[Collected data]
──────

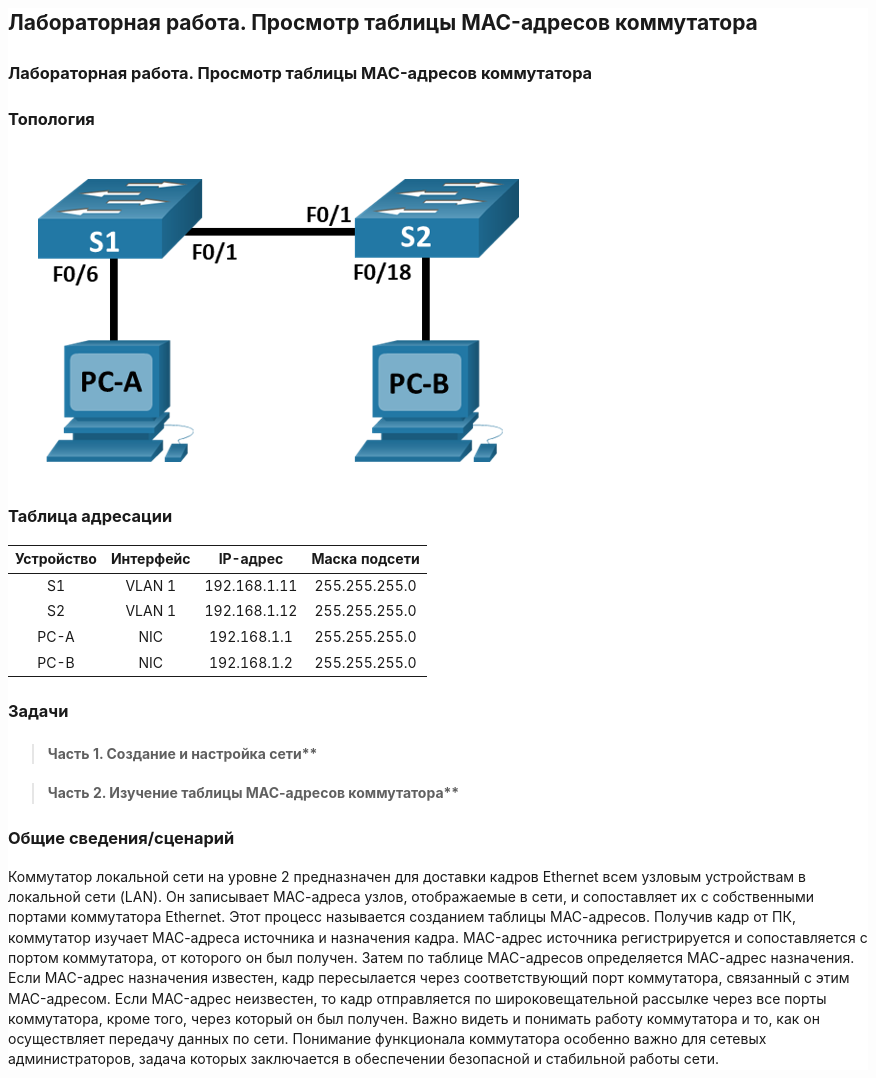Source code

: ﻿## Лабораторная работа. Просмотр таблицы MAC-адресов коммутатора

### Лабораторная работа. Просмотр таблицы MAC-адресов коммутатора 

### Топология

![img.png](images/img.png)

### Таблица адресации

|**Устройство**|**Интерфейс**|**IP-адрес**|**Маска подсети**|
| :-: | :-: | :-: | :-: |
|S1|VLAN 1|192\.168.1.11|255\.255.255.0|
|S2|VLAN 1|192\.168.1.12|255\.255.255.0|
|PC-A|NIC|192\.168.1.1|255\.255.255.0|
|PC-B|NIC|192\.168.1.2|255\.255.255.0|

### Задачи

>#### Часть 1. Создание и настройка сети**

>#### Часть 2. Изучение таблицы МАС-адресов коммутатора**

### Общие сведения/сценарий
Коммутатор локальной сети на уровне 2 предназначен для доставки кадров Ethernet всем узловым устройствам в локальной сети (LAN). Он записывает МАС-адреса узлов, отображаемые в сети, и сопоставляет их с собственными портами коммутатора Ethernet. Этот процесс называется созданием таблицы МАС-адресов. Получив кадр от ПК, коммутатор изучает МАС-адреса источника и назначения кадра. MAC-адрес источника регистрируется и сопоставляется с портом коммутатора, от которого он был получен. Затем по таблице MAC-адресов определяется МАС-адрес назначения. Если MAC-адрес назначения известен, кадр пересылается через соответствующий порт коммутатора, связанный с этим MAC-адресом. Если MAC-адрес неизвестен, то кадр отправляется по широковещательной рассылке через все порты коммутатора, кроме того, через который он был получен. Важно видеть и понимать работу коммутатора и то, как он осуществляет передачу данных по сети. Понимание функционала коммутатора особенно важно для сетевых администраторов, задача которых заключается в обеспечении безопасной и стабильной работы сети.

──────

• **To-do item**
Reproduce everything from the start of the entries down to the line containing "таблицы МАС-адресов коммутатора**", replacing "Лабораторная работа" with "Практическая работа" wherever it occurs and changing nothing else. Leave the pictures out of your answer.

• **Task result**
Source code

: ﻿## Практическая работа. Просмотр таблицы MAC-адресов коммутатора

### Практическая работа. Просмотр таблицы MAC-адресов коммутатора 

### Топология

![img.png](images/img.png)

### Таблица адресации

|**Устройство**|**Интерфейс**|**IP-адрес**|**Маска подсети**|
| :-: | :-: | :-: | :-: |
|S1|VLAN 1|192\.168.1.11|255\.255.255.0|
|S2|VLAN 1|192\.168.1.12|255\.255.255.0|
|PC-A|NIC|192\.168.1.1|255\.255.255.0|
|PC-B|NIC|192\.168.1.2|255\.255.255.0|

### Задачи

>#### Часть 1. Создание и настройка сети**

>#### Часть 2. Изучение таблицы МАС-адресов коммутатора**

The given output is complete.